There's no worse feeling than losing a rare collectable, especially when that collectable is valued around $10,000. Exactly that happened to one Pokémon fan, according to Stephen Kick, the CEO of Nightdive Studios (the independent developer behind the upcoming reboot of "System Shock"). On Thursday, Kick shared a picture of a destroyed original copy of "Pokémon: Yellow" — the final Game Boy game released in the West – to his Twitter account. 


"Friend of mine received this sealed and graded original copy of Pokemon Yellow..." Kick wrote. "US Customs: Broke the acrylic case[,] Ripped and discarded the seal[,] SLICED the front of the box off. Maybe they weren't fans of @TheWataGames."

In the replies to Kick's tweet, several Twitter users voiced their support and empathy for Kick's friend. "So disheartening to see," one user wrote. "I really hope your friend will sue them and take them to court this is beyond disgusting behavior by the customs worker," another tweeted.

When asked if US Customs has the authority to destroy property in such a way, Kick simply replied, "Seems that way." It certainly seems likely Kick's friend would want to recoup lost fees. After all, given the grade the game received from WATA Games – a professional video game grading and certificate service — it probably would have sold for a pretty penny.


Was the game really that valuable?

Typically, original copies of "Pokémon: Yellow" sell well on online resellers like eBay. Just the cartridge alone can get you roughly $25 to $75. If the game is still sealed in its original box like the one Kick mentioned, the price increases dramatically. Take this listing, for example, which values the game at $600. Notice the grading on the copy of that eBay listing — a mere 7.5. 

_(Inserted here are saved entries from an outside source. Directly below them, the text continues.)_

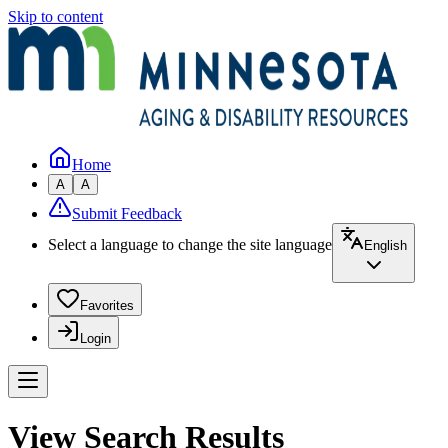
Skip to content
Home
A
A
Submit Feedback
Select a language to change the site language
English
Favorites
Login
View Search Results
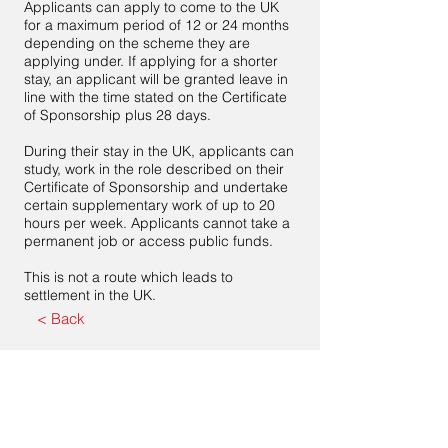
Applicants can apply to come to the UK
for a maximum period of 12 or 24 months
depending on the scheme they are
applying under. If applying for a shorter
stay, an applicant will be granted leave in
line with the time stated on the Certificate
of Sponsorship plus 28 days.
During their stay in the UK, applicants can
study, work in the role described on their
Certificate of Sponsorship and undertake
certain supplementary work of up to 20
hours per week. Applicants cannot take a
permanent job or access public funds.
This is not a route which leads to
settlement in the UK.
< Back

The game owned by Kick's friend, according to the picture he shared, was rated 9.2 with an A+ seal by WATA Games. According to the WATA Games scale, an A+ seal-quality rating means the game has been kept in "Exceptional ... near mint condition." How much would that net on the open market? According to eBay, thousands of dollars. There's only one listing on eBay of a comparably-rated copy of "Pokémon: Yellow." That game received a 9.4 A+ rating from WATA Games and is valued at a whopping $10,500. 

So, will Kick's friend get his money back? It's too early to tell. One thing is for certain, though: he's got the internet on his side.